John Lasseter, chief creative officer of Walt Disney and Pixar Animation Studios, The Walt Disney Co.’s animation units, says what happened in Korea was “miraculous” at a press conference on upcoming animation lineups for the studios in 2015 and 2016 in Seoul on Tuesday. Following his stay in Korea, his Asia trip will take him to Japan, China and Hong Kong.
“‘Frozen’ healed Walt Disney and made the studio so strong,” said Lasseter. “And the way the Korean audience loved the movie was something that meant a tremendous amount to everyone at the studio.”
|John Lasseter, chief creative officer of Walt Disney and Pixar Animation Studios, speaks during a press conference on upcoming lineups for the studios in 2015 and 2016 in Seoul on Tuesday. (The Walt Disney Co.)|
Lasseter said when he and Ed Catmull, the current president of Walt Disney and Pixar Animation Studios, began overseeing the studios in 2006, the first thing he wanted to do was bring back the classic Disney fairy tales, but tell the stories for today’s audiences.

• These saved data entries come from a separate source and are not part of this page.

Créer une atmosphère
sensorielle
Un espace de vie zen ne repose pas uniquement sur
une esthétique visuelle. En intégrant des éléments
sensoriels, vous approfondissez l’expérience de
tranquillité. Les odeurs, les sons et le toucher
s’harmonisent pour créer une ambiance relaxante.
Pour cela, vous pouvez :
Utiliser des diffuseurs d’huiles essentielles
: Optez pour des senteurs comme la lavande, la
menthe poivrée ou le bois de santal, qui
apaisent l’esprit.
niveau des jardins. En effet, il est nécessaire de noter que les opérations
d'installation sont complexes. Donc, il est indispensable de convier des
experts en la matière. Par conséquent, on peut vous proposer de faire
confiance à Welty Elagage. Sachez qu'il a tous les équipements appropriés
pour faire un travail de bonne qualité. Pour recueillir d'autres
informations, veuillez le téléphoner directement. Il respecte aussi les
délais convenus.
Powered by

“You know there is not a woman that I know that is waiting around for men to save her, not my wife, my mom or even anyone I work with at Disney,” Lasseter said. And yet the studio continued telling the traditional princess fairy tales. The results were “The Princess and the Frog” in 2009 and “Frozen” in 2014, both fables with strong female characters.

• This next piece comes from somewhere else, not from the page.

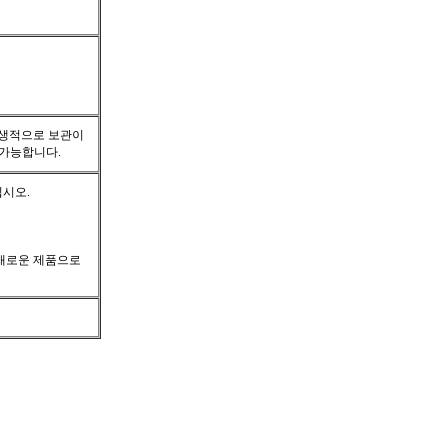
위생적으로 보관이
 가능합니다.
십시오.
 새로운 제품으로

Following up on the success of “Frozen,” Walt Disney unveiled its plans for more animated flicks based on creative interpretations of fairy tales. Four films on the list are “Big Hero 6” (2015); “Zootopia” (2016), a talking animal film; “Moana” (2016), about Disney’s first Polynesian princess; and “Giants” (2016).
Pixar, known for its creative and innovative technology, also revealed three flicks: “Inside Out” (2015), “The Good Dinosaur” (2016) and “Finding Dory” (2016), a sequel to the studio’s 2003 classic “Finding Nemo.”
“Inside Out” is a very imaginative and important film about a subject that everyone knows about but nobody has seen. “It is about human emotion and personality,” Lasseter said.
Asked what is important in making Disney films, the 57-year-old said the heart of the film is most important. “It is the foundation of a building and the connection you make to the audience. The audience will never forget if you truly move them.”